**Written task**
Output every line below exactly, please, omitting pictures.

(Image comparison data)
>>
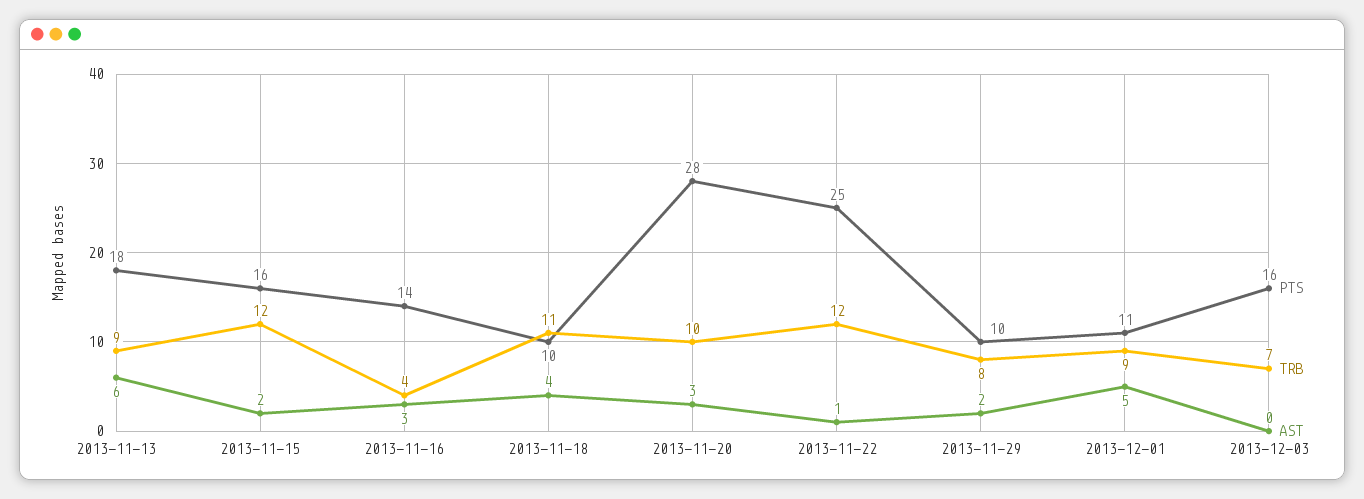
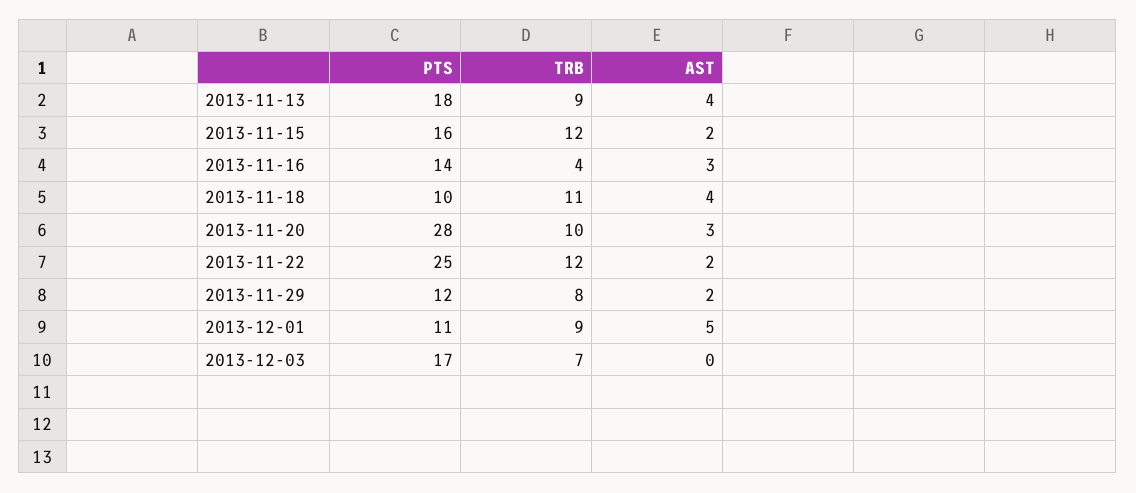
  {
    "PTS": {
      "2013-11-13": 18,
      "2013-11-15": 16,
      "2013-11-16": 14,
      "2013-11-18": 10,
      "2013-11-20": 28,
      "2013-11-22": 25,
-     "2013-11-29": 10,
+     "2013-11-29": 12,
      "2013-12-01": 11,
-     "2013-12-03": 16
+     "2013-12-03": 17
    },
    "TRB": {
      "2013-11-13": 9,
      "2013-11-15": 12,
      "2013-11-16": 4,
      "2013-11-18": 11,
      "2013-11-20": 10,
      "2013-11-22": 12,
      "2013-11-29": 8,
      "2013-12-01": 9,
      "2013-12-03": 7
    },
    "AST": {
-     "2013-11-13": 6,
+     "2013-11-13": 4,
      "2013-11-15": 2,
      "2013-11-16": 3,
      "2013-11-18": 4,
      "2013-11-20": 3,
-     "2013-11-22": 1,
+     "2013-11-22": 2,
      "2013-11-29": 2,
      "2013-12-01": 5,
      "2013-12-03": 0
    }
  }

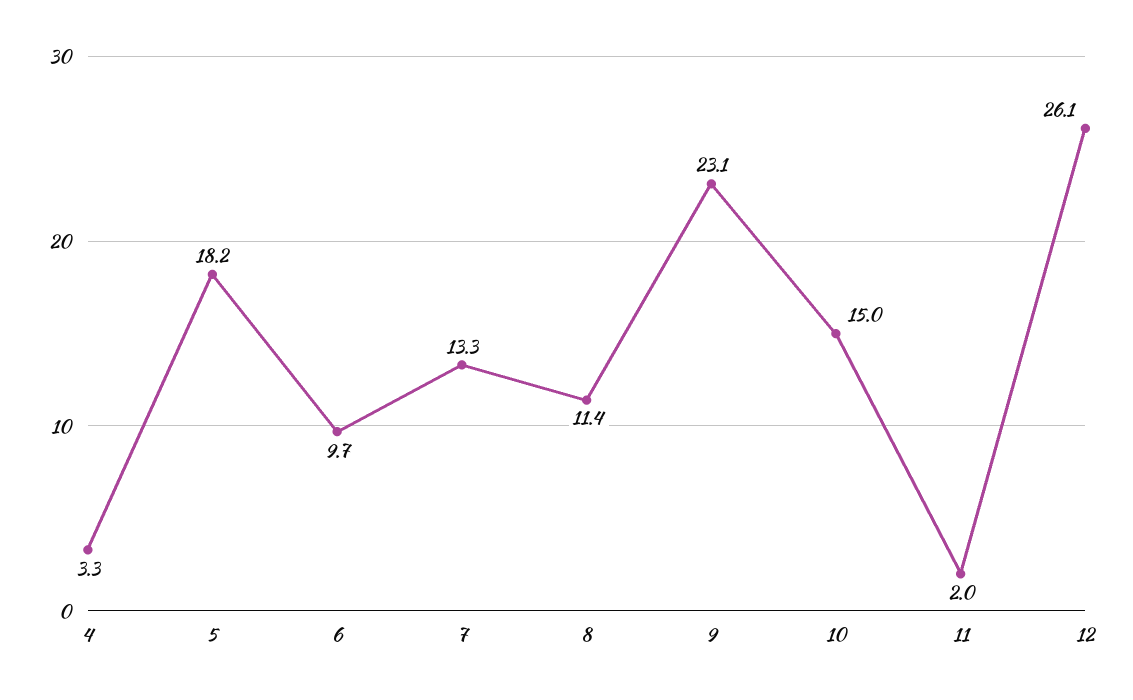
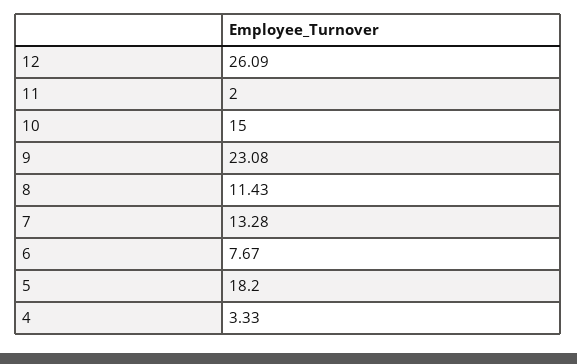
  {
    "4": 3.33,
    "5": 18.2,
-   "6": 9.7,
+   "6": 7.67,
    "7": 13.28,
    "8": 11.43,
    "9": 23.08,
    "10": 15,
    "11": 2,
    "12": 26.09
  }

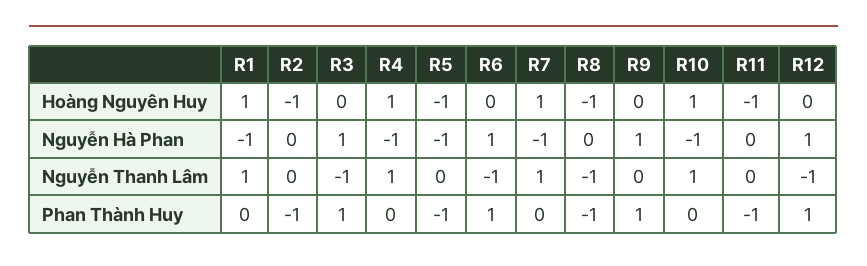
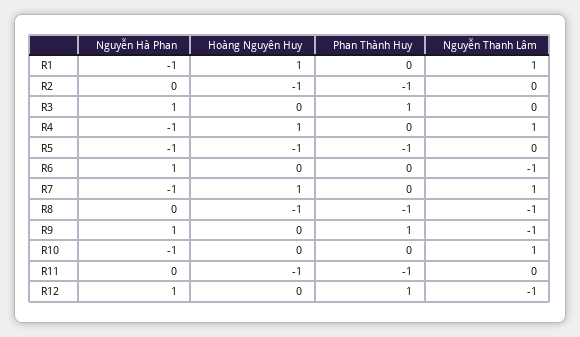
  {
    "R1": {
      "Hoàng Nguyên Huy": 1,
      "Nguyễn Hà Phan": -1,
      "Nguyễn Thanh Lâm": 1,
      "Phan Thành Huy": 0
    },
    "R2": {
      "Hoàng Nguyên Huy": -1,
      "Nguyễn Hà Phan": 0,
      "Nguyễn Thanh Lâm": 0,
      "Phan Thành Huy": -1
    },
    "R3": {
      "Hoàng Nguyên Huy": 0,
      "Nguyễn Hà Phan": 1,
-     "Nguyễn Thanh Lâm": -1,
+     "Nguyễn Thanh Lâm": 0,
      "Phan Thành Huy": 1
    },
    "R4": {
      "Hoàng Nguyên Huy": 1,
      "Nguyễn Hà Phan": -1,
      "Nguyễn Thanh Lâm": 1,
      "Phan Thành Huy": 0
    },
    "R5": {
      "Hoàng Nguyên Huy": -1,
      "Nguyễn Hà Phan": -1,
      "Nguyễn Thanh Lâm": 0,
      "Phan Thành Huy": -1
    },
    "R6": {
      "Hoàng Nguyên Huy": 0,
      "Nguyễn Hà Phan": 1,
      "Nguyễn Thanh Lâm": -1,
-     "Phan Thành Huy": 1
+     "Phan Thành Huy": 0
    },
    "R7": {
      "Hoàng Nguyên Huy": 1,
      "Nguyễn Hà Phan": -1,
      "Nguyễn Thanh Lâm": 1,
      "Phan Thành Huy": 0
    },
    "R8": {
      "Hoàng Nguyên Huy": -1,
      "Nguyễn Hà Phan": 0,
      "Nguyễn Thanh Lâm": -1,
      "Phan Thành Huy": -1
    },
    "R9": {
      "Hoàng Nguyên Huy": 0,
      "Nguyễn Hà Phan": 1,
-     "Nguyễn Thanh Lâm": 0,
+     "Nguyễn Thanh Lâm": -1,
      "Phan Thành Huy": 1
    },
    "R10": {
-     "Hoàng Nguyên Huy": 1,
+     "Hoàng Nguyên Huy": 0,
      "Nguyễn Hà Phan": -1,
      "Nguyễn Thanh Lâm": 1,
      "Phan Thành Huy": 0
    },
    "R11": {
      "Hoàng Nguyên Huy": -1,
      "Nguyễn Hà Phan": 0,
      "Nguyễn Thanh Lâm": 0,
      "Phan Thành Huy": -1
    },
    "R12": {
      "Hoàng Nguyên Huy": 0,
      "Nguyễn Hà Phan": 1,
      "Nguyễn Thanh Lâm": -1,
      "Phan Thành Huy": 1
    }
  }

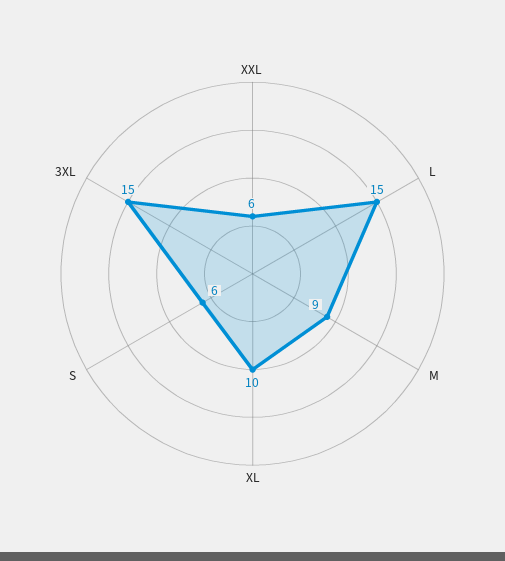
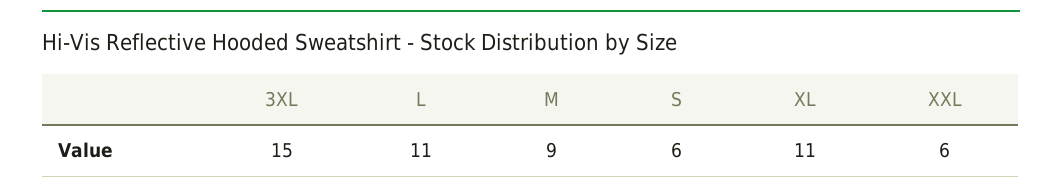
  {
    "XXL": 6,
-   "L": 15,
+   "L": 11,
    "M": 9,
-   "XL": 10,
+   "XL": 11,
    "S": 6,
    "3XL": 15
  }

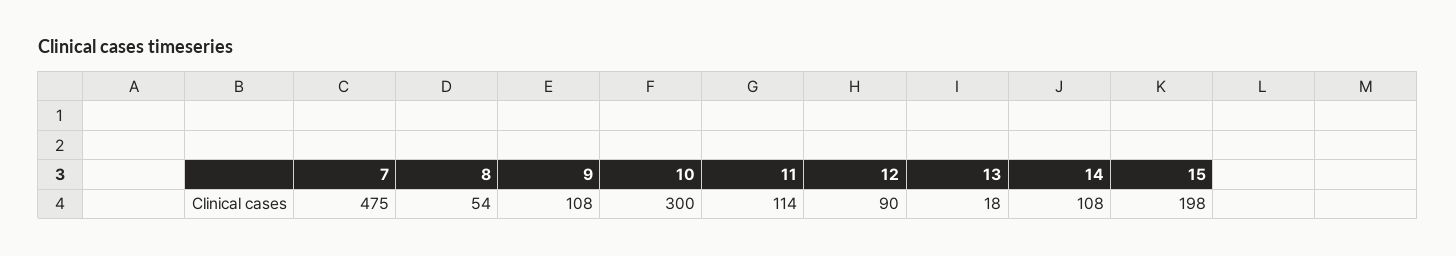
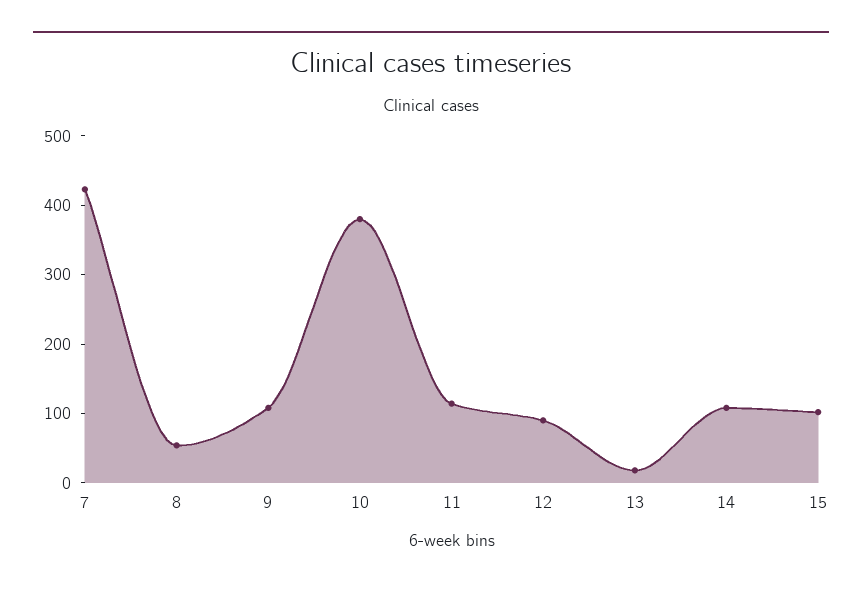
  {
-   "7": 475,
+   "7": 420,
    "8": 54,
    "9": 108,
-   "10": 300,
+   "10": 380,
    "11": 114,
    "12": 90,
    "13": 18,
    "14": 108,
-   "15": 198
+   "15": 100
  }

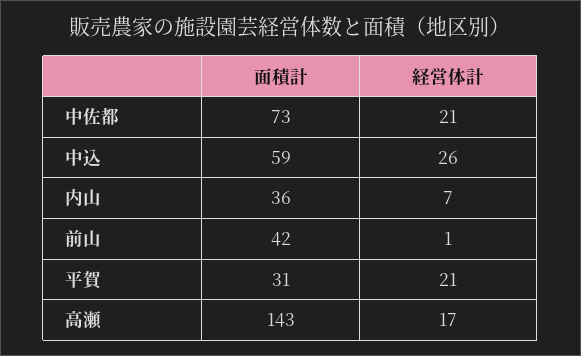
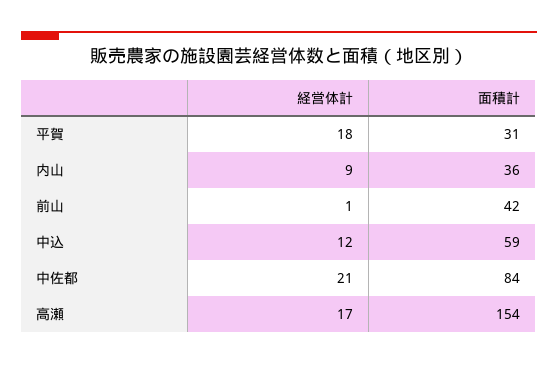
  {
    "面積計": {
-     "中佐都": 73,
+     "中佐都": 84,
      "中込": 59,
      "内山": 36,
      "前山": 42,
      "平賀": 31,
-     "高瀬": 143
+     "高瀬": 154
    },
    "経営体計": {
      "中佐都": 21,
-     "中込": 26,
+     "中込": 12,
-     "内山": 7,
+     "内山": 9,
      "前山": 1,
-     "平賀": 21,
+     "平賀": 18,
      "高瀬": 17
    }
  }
<<
**Task answer**
  {
    "PTS": {
      "2013-11-13": 18,
      "2013-11-15": 16,
      "2013-11-16": 14,
      "2013-11-18": 10,
      "2013-11-20": 28,
      "2013-11-22": 25,
-     "2013-11-29": 10,
+     "2013-11-29": 12,
      "2013-12-01": 11,
-     "2013-12-03": 16
+     "2013-12-03": 17
    },
    "TRB": {
      "2013-11-13": 9,
      "2013-11-15": 12,
      "2013-11-16": 4,
      "2013-11-18": 11,
      "2013-11-20": 10,
      "2013-11-22": 12,
      "2013-11-29": 8,
      "2013-12-01": 9,
      "2013-12-03": 7
    },
    "AST": {
-     "2013-11-13": 6,
+     "2013-11-13": 4,
      "2013-11-15": 2,
      "2013-11-16": 3,
      "2013-11-18": 4,
      "2013-11-20": 3,
-     "2013-11-22": 1,
+     "2013-11-22": 2,
      "2013-11-29": 2,
      "2013-12-01": 5,
      "2013-12-03": 0
    }
  }

  {
    "4": 3.33,
    "5": 18.2,
-   "6": 9.7,
+   "6": 7.67,
    "7": 13.28,
    "8": 11.43,
    "9": 23.08,
    "10": 15,
    "11": 2,
    "12": 26.09
  }

  {
    "R1": {
      "Hoàng Nguyên Huy": 1,
      "Nguyễn Hà Phan": -1,
      "Nguyễn Thanh Lâm": 1,
      "Phan Thành Huy": 0
    },
    "R2": {
      "Hoàng Nguyên Huy": -1,
      "Nguyễn Hà Phan": 0,
      "Nguyễn Thanh Lâm": 0,
      "Phan Thành Huy": -1
    },
    "R3": {
      "Hoàng Nguyên Huy": 0,
      "Nguyễn Hà Phan": 1,
-     "Nguyễn Thanh Lâm": -1,
+     "Nguyễn Thanh Lâm": 0,
      "Phan Thành Huy": 1
    },
    "R4": {
      "Hoàng Nguyên Huy": 1,
      "Nguyễn Hà Phan": -1,
      "Nguyễn Thanh Lâm": 1,
      "Phan Thành Huy": 0
    },
    "R5": {
      "Hoàng Nguyên Huy": -1,
      "Nguyễn Hà Phan": -1,
      "Nguyễn Thanh Lâm": 0,
      "Phan Thành Huy": -1
    },
    "R6": {
      "Hoàng Nguyên Huy": 0,
      "Nguyễn Hà Phan": 1,
      "Nguyễn Thanh Lâm": -1,
-     "Phan Thành Huy": 1
+     "Phan Thành Huy": 0
    },
    "R7": {
      "Hoàng Nguyên Huy": 1,
      "Nguyễn Hà Phan": -1,
      "Nguyễn Thanh Lâm": 1,
      "Phan Thành Huy": 0
    },
    "R8": {
      "Hoàng Nguyên Huy": -1,
      "Nguyễn Hà Phan": 0,
      "Nguyễn Thanh Lâm": -1,
      "Phan Thành Huy": -1
    },
    "R9": {
      "Hoàng Nguyên Huy": 0,
      "Nguyễn Hà Phan": 1,
-     "Nguyễn Thanh Lâm": 0,
+     "Nguyễn Thanh Lâm": -1,
      "Phan Thành Huy": 1
    },
    "R10": {
-     "Hoàng Nguyên Huy": 1,
+     "Hoàng Nguyên Huy": 0,
      "Nguyễn Hà Phan": -1,
      "Nguyễn Thanh Lâm": 1,
      "Phan Thành Huy": 0
    },
    "R11": {
      "Hoàng Nguyên Huy": -1,
      "Nguyễn Hà Phan": 0,
      "Nguyễn Thanh Lâm": 0,
      "Phan Thành Huy": -1
    },
    "R12": {
      "Hoàng Nguyên Huy": 0,
      "Nguyễn Hà Phan": 1,
      "Nguyễn Thanh Lâm": -1,
      "Phan Thành Huy": 1
    }
  }

  {
    "XXL": 6,
-   "L": 15,
+   "L": 11,
    "M": 9,
-   "XL": 10,
+   "XL": 11,
    "S": 6,
    "3XL": 15
  }

  {
-   "7": 475,
+   "7": 420,
    "8": 54,
    "9": 108,
-   "10": 300,
+   "10": 380,
    "11": 114,
    "12": 90,
    "13": 18,
    "14": 108,
-   "15": 198
+   "15": 100
  }

  {
    "面積計": {
-     "中佐都": 73,
+     "中佐都": 84,
      "中込": 59,
      "内山": 36,
      "前山": 42,
      "平賀": 31,
-     "高瀬": 143
+     "高瀬": 154
    },
    "経営体計": {
      "中佐都": 21,
-     "中込": 26,
+     "中込": 12,
-     "内山": 7,
+     "内山": 9,
      "前山": 1,
-     "平賀": 21,
+     "平賀": 18,
      "高瀬": 17
    }
  }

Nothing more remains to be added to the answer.